Mega Capital: Indeks Fluktuatif, Cenderung Menguat Terbatas

Mega Capital: Indeks Fluktuatif, Cenderung Menguat Terbatas

- detikFinance
Senin, 30 Apr 2012 09:40 WIB
Mega Capital: Indeks Fluktuatif, Cenderung Menguat Terbatas
Jakarta - Selama sepekan IHSG terkoreksi –0.42%. Selama perdagangan sepekan kemarin IHSG mengalami koreksi sebesar –0.42%, turun ke level 4,163. Meski demikian, investor asing sendiri mencatatkan posisi net buying senilai IDR 797 miliar. Koreksi yang terjadi di pasar saham Indonesia ini lebih terpengaruh sentimen negative regional terkait kisruh politik di Eropa dimana Perdana Menteri Belanda mengundurkan diri serta Presiden Perancis kalah dalam pemilu putaran pertama.
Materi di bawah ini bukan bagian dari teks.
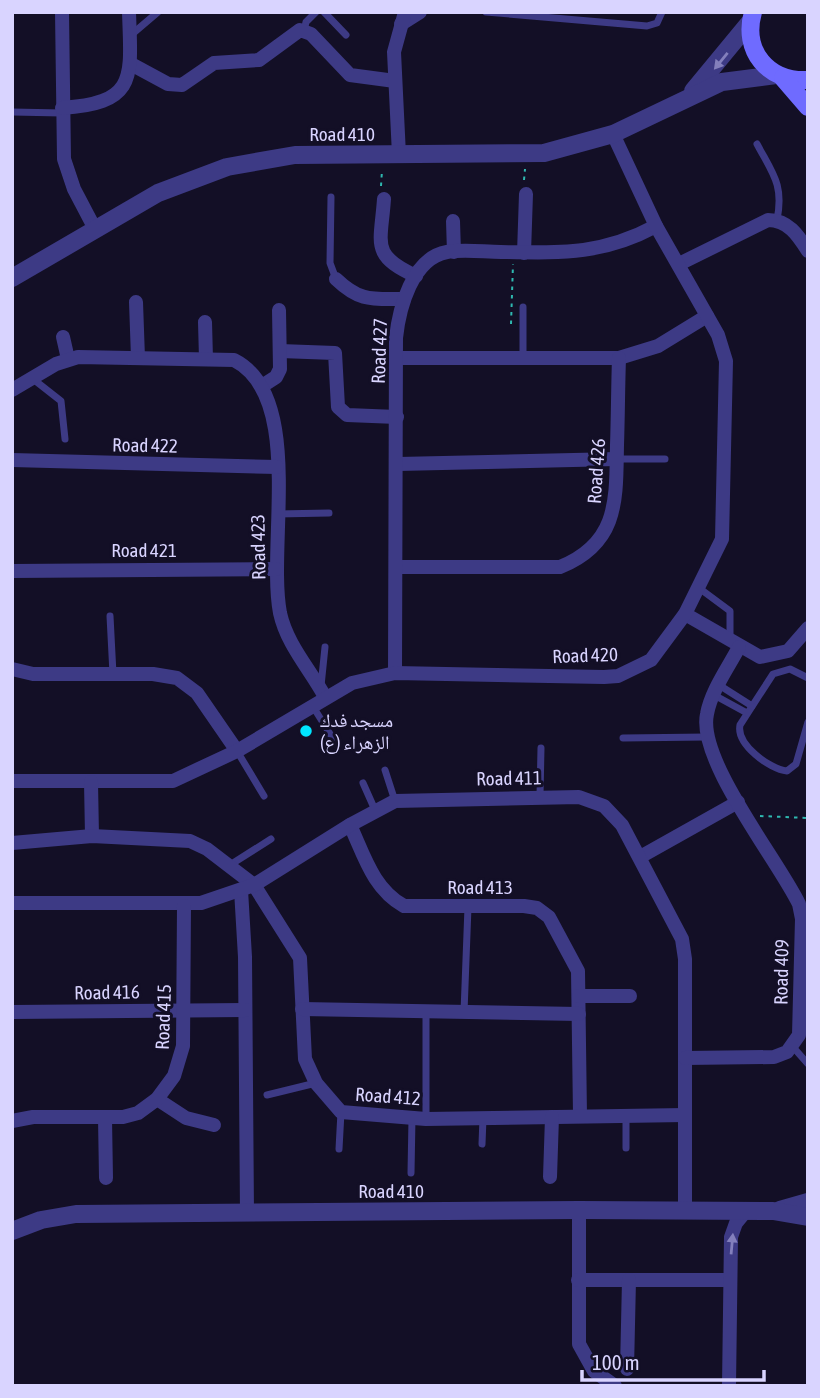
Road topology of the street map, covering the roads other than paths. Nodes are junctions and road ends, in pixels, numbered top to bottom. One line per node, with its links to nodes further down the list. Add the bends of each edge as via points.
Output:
1 (62, 12): 22 (street)
2 (129, 12): 14 (street)
3 (158, 12): 14 (lane)
4 (316, 12): 13 (lane)
5 (324, 12): 15 (lane)
6 (420, 12): 12 (street)
7 (428, 12): 8 (street)
8 (434, 12)
9 (486, 12): 10 (lane, via 648,26 657,23)
10 (662, 12)
11 (751, 17): 17 (main road, via 752,47 766,68); 20 (street, Road 410, one-way to 20)
12 (403, 18): 19 (street, via 395,45)
13 (304, 31): 16 (street, via 293,33 259,60 214,63 182,85); 19 (street, via 349,75)
14 (130, 35): 16 (street)
15 (346, 35)
16 (131, 64): 22 (street, via 123,87 106,102)
17 (779, 77): 18 (main road); 20 (street, Road 410, via 740,78); 21 (main road)
18 (808, 80)
19 (396, 81): 26 (street)
20 (689, 96): 24 (street, Road 410)
21 (808, 107)
22 (62, 111): 23 (lane); 33 (street, via 67,168)
23 (12, 112)
24 (613, 134): 26 (street, Road 410, via 544,153); 32 (street, Road 420)
25 (757, 144): 30 (lane, via 779,185)
26 (391, 155): 33 (street, Road 410, via 295,155 227,167 158,193)
27 (526, 194): 36 (street)
28 (331, 197): 40 (lane, via 330,263)
29 (384, 198): 38 (street, via 382,252 388,263)
30 (777, 220): 34 (street, via 792,229); 37 (street, via 760,221)
31 (453, 221): 35 (street)
32 (656, 226): 36 (street, Road 427, via 602,249); 37 (street, Road 420)
33 (95, 229): 39 (street, Road 410)
34 (808, 250)
35 (454, 252): 36 (street, Road 427); 38 (street, Road 427, via 437,256)
36 (519, 253)
37 (679, 264): 45 (street, Road 420)
38 (416, 276): 41 (street, Road 427)
39 (12, 278)
40 (336, 279): 41 (street, via 358,296)
41 (404, 299): 50 (street, Road 427, via 398,319)
42 (136, 302): 49 (street)
43 (523, 307): 51 (lane)
44 (279, 310): 48 (street)
45 (707, 316): 52 (street, via 657,346); 70 (street, Road 420, via 726,361 725,526)
46 (205, 322): 54 (street)
47 (62, 337): 53 (street)
48 (280, 351): 56 (street, via 279,373); 58 (street, via 335,353 341,412)
49 (138, 358): 53 (street, Road 423); 54 (street, Road 423)
50 (397, 358): 51 (street); 58 (street, Road 427)
51 (523, 358): 52 (street)
52 (619, 358): 60 (street, Road 426)
53 (68, 359): 55 (street, Road 423)
54 (206, 359): 56 (street, Road 423, via 234,360)
55 (32, 378): 57 (street, Road 423); 59 (lane, via 61,401)
56 (262, 386): 64 (street, Road 423, via 274,418)
57 (12, 390)
58 (397, 417): 63 (street, Road 427)
59 (65, 439)
60 (617, 459): 61 (lane); 63 (street); 67 (street, Road 426, via 616,500 610,521 597,544 577,560 538,569)
61 (665, 459)
62 (12, 460): 64 (street, Road 422)
63 (398, 464): 67 (street, Road 427)
64 (277, 467): 66 (street, Road 423)
65 (329, 513): 66 (lane)
66 (276, 514): 68 (street, Road 423)
67 (397, 567): 77 (street, Road 427)
68 (276, 569): 69 (street, Road 421); 81 (street, Road 423, via 286,632)
69 (12, 571)
70 (699, 588): 71 (street, Road 420); 74 (lane, via 730,611)
71 (685, 614): 74 (street); 77 (street, Road 420, via 651,660 618,676)
72 (110, 616): 78 (lane)
73 (808, 628): 74 (street, via 795,645 779,655 761,657)
74 (734, 644): 80 (street)
75 (325, 647): 81 (lane)
76 (12, 669): 78 (street, via 33,674)
77 (396, 673): 81 (street, Road 420, via 352,683)
78 (113, 674): 88 (street, via 177,678 197,693)
79 (808, 678): 82 (lane, via 790,669 778,671)
80 (716, 690): 82 (lane); 84 (street, via 707,713)
81 (319, 698): 86 (lane); 88 (street, Road 420)
82 (750, 710): 83 (lane, via 739,729 742,742 783,771 796,764)
83 (808, 722)
84 (706, 737): 85 (lane); 96 (street, Road 409)
85 (624, 738)
86 (337, 745)
87 (541, 748): 94 (lane)
88 (237, 751): 91 (street, Road 420, via 173,781); 93 (lane)
89 (386, 770): 95 (lane)
90 (12, 781): 91 (street, Road 420)
91 (90, 782): 99 (street)
92 (363, 783): 97 (lane)
93 (264, 796)
94 (540, 796): 95 (street, Road 411); 102 (street, Road 411, via 579,797 604,806 622,825)
95 (395, 801): 97 (street, Road 411)
96 (738, 802): 102 (street); 117 (street, Road 409, via 799,904 799,1027)
97 (375, 810): 98 (street, Road 411)
98 (350, 825): 104 (street, Road 411); 107 (street, Road 413, via 377,883 390,899 404,906)
99 (92, 836): 101 (street, Road 412); 103 (street, Road 412, via 190,841)
100 (271, 839): 103 (lane)
101 (12, 843)
102 (640, 858): 118 (street, Road 411, via 682,939)
103 (230, 865): 104 (street, Road 412)
104 (248, 887): 106 (street, Road 411); 110 (street, Road 412, via 300,958); 112 (street)
105 (12, 903): 106 (street, Road 411)
106 (184, 905): 111 (street, Road 415)
107 (468, 906): 108 (street, Road 413, via 537,908 549,917 574,959); 115 (lane)
108 (579, 996): 109 (street); 116 (street, Road 413)
109 (630, 996)
110 (302, 1009): 113 (street); 120 (street, Road 412, via 305,1059)
111 (183, 1010): 112 (street, Road 416); 114 (street, Road 416); 122 (street, Road 415, via 181,1057)
112 (245, 1010): 144 (street)
113 (426, 1011): 115 (street); 129 (lane)
114 (12, 1012)
115 (464, 1012): 116 (street)
116 (579, 1014): 124 (street, Road 413)
117 (793, 1047): 118 (street, via 774,1057); 119 (lane)
118 (685, 1058): 126 (street, Road 411)
119 (808, 1064)
120 (316, 1083): 121 (lane); 123 (street, Road 412)
121 (267, 1095)
122 (158, 1099): 128 (street, Road 415, via 131,1116); 132 (street, via 186,1118)
123 (341, 1112): 129 (street, Road 412); 135 (lane)
124 (580, 1115): 125 (street, Road 412); 127 (street, Road 412)
125 (626, 1115): 126 (street, Road 412); 134 (lane)
126 (685, 1115): 142 (street, Road 411)
127 (552, 1117): 130 (street, Road 412); 137 (street)
128 (105, 1118): 131 (street, Road 415); 138 (street)
129 (419, 1118): 130 (street, Road 412); 136 (lane)
130 (483, 1118): 133 (lane)
131 (12, 1121)
132 (214, 1125)
133 (482, 1143)
134 (626, 1148)
135 (339, 1149)
136 (411, 1173)
137 (550, 1177)
138 (106, 1178)
139 (808, 1202): 141 (street, Road 410)
140 (579, 1210): 142 (street, Road 410); 144 (street, Road 410); 147 (street)
141 (773, 1211): 143 (street, Road 410); 145 (street, Road 410)
142 (685, 1212): 143 (street, Road 410)
143 (745, 1212): 149 (street, one-way to 143, via 732,1237)
144 (247, 1213): 146 (street, Road 410, via 76,1214)
145 (808, 1217)
146 (12, 1231)
147 (578, 1280): 148 (street); 151 (street, via 582,1354 594,1371)
148 (629, 1280): 149 (street); 150 (street)
149 (730, 1280): 152 (street)
150 (627, 1369)
151 (615, 1386)
152 (729, 1386)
Sektor yang mengalami koreksi terbesar adalah sektor Aneka Industry yang anjlok –3.03% serta Pertambangan yang turun –2.37%). Sementara itu empat sektor berhasil ditutup menguat, diantaranya sektor Infrastruktur (+2.71%), Barang Konsumsi (+1.60%), Properti (+1.14%) dan Industri Dasar (+0.57%). Dari pasar Asia, selama sepekan indeks Nikkei 225 terkoreksi –0.4%, Hang Seng –1.3% dan Shanghai –0.4%. Sementara itu indeks Kospi naik tipis sekitar +0.1%. Kembali ke Indonesia, minggu ini pasar akan menanti data inflasi bulan Apr il. Konsensus memproyeksikan inflasi bulanan April akan sebesar +0.20% mom, lebih besar dari inflasi Maret sebesar +0.07% mom. Secara yoy, inflasi April diproyeksikan mencapai +4.46% yoy, naik dari inflasi Maret yang hanya sebesar +3.97% yoy.
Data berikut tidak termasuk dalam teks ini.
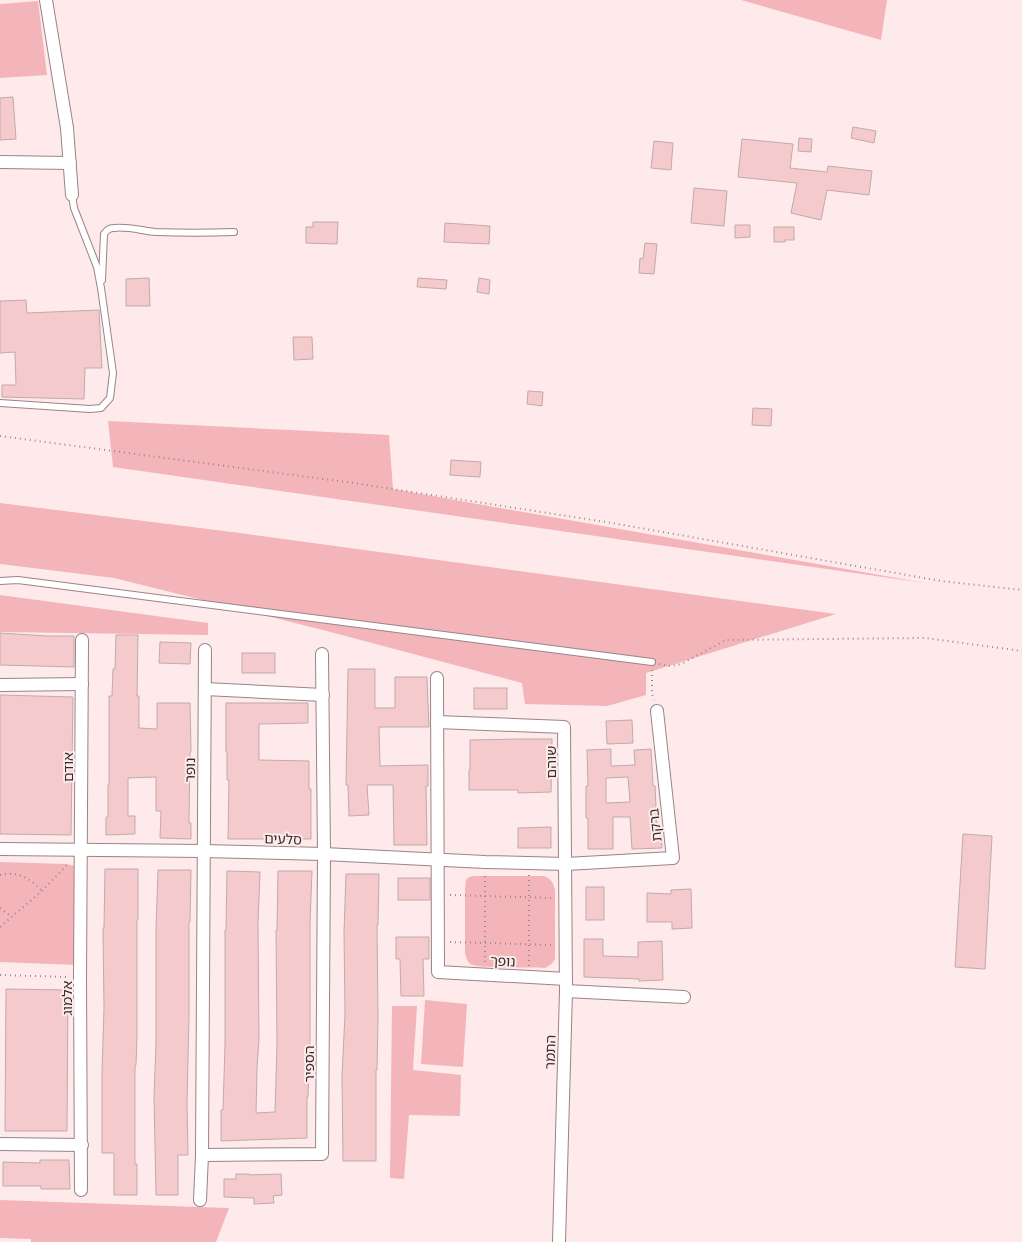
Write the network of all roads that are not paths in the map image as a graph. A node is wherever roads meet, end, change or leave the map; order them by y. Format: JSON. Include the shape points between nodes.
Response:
{"nodes":[{"id":1,"x":46,"y":0,"type":"edge"},
{"id":2,"x":0,"y":162,"type":"edge"},
{"id":3,"x":70,"y":163,"type":"junction"},
{"id":4,"x":72,"y":195,"type":"joint"},
{"id":5,"x":234,"y":232,"type":"dead end"},
{"id":6,"x":101,"y":288,"type":"junction"},
{"id":7,"x":0,"y":403,"type":"edge"},
{"id":8,"x":0,"y":581,"type":"edge"},
{"id":9,"x":82,"y":640,"type":"dead end"},
{"id":10,"x":205,"y":650,"type":"dead end"},
{"id":11,"x":322,"y":654,"type":"dead end"},
{"id":12,"x":652,"y":662,"type":"road end"},
{"id":13,"x":437,"y":678,"type":"dead end"},
{"id":14,"x":82,"y":684,"type":"junction"},
{"id":15,"x":0,"y":685,"type":"edge"},
{"id":16,"x":205,"y":689,"type":"junction"},
{"id":17,"x":323,"y":695,"type":"junction"},
{"id":18,"x":657,"y":711,"type":"road end"},
{"id":19,"x":437,"y":722,"type":"junction"},
{"id":20,"x":0,"y":849,"type":"edge"},
{"id":21,"x":81,"y":850,"type":"junction"},
{"id":22,"x":203,"y":851,"type":"junction"},
{"id":23,"x":324,"y":854,"type":"junction"},
{"id":24,"x":438,"y":860,"type":"junction"},
{"id":25,"x":566,"y":864,"type":"junction"},
{"id":26,"x":566,"y":985,"type":"junction"},
{"id":27,"x":684,"y":997,"type":"dead end"},
{"id":28,"x":0,"y":1144,"type":"edge"},
{"id":29,"x":82,"y":1145,"type":"junction"},
{"id":30,"x":202,"y":1155,"type":"junction"},
{"id":31,"x":81,"y":1190,"type":"dead end"},
{"id":32,"x":200,"y":1200,"type":"dead end"},
{"id":33,"x":559,"y":1242,"type":"edge"}],
"edges":[{"from":1,"to":3,"type":"street"},
{"from":2,"to":3,"type":"street"},
{"from":3,"to":4,"type":"street"},
{"from":4,"to":6,"type":"lane"},
{"from":5,"to":6,"type":"lane","via":[[107,230],[104,234]]},
{"from":6,"to":7,"type":"lane","via":[[113,373],[110,398],[101,408],[90,409]]},
{"from":8,"to":12,"type":"lane","via":[[18,580]]},
{"from":9,"to":14,"type":"street","name":"אודם"},
{"from":10,"to":16,"type":"street","name":"נופר"},
{"from":11,"to":17,"type":"street"},
{"from":13,"to":19,"type":"street"},
{"from":14,"to":15,"type":"street"},
{"from":14,"to":21,"type":"street","name":"אודם"},
{"from":16,"to":17,"type":"street"},
{"from":16,"to":22,"type":"street","name":"נופר"},
{"from":17,"to":23,"type":"street"},
{"from":18,"to":25,"type":"street","name":"ברקת","via":[[673,858]]},
{"from":19,"to":24,"type":"street"},
{"from":19,"to":25,"type":"street","name":"שוהם","via":[[564,727]]},
{"from":20,"to":21,"type":"street","name":"סלעים"},
{"from":21,"to":22,"type":"street","name":"סלעים"},
{"from":21,"to":29,"type":"street","name":"אלמוג"},
{"from":22,"to":23,"type":"street","name":"סלעים"},
{"from":22,"to":30,"type":"street"},
{"from":23,"to":24,"type":"street","name":"סלעים"},
{"from":23,"to":30,"type":"street","name":"הספיר","via":[[322,1154]]},
{"from":24,"to":25,"type":"street","name":"סלעים"},
{"from":24,"to":26,"type":"street","name":"נופך","via":[[438,972],[528,976]]},
{"from":25,"to":26,"type":"street","name":"התמר"},
{"from":26,"to":27,"type":"street","name":"נופך"},
{"from":26,"to":33,"type":"street","name":"התמר"},
{"from":28,"to":29,"type":"street"},
{"from":29,"to":31,"type":"street","name":"אלמוג"},
{"from":30,"to":32,"type":"street"}]}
The Fed dan earnings results angkat Wall Street. Earnings results 1Q12 yang melebihi estimasi para analis serta pernyataan positif dari the Federal Reserve menjadi katalis positif bagi pasar saham Amerika, dimana pada minggu lalu indeks DJIA berhasil ditutup naik +1.5% ke level 13,228 sementara indeks S&P 500 naik +1.8% ke 1,403. Dari 270 emiten yang telah mengumumkan 1Q12 results, sebanyak 75% nya berhasil melebihi estimasi analis. Rata rata pertumbuhan EPS 1Q12 ini diproyeksikan mencapai +5.3%, lebih tinggi dari proyeksi sebelumnya yang hanya mencapai +4.5%. Selain itu, the Fed juga menaikan proyeksi pertumbuhan ekonomi AS. Meski demikian, sejumlah data ekonomi yang dirilis minggu lalu tidak terlalu bagus, dimana Consumer Confidence turun ke level 69.2, Durable Goods Orders anjlok –4.2%, serta 1Q12 GDP hanya tumbuh +2.2%, lebih rendah dari proyeksi pasar sebesar +2.5% dan 4Q11 yang tumbuh +3.0%. Minggu ini pasar akan menanti data Construction Spending (est. +0.5%, prior –1.1%), ISM Manufacture (est. 53, prior 53.4), ISM Non-Manufacture (est. 55.5, prior 56), Factory Orders (est. –1.5%, prior +1.3%) dan Unemployment Rate (est. 8.2%, prior 8.2%).

Indeks Fluktuatif, Cenderung Menguat Terbatas (Range 4,150—4,185). Sempat mencoba untuk melewati resistance level di 4,185 Indeks akhirnya ditutup melemah pada perdagangan sebelumnya berada di 4,163 dan melanjutkan masa konsolidasi. Indeks dimungkinkan untuk kembali melanjutkan masa konsolidasinya dengan support level di 4,150 dan resistance level di 4,185. Indeks juga tampak sedang menguji support level pada equidistant channel di 4,160 yang berpeluang mengalami technical rebound, akan tetapi jika mampu melewatinya dimungkinkan untuk menguji support level 4,150. Pelemahan di bawah 4,150 diperkirakan belum mampu membentuk kecenderungan baru, kecuali pelemahan indeks hingga melewati 4,120. Hari ini diperkirakan indeks kembali fluktuatif dengan kecenderungan menguat terbatas.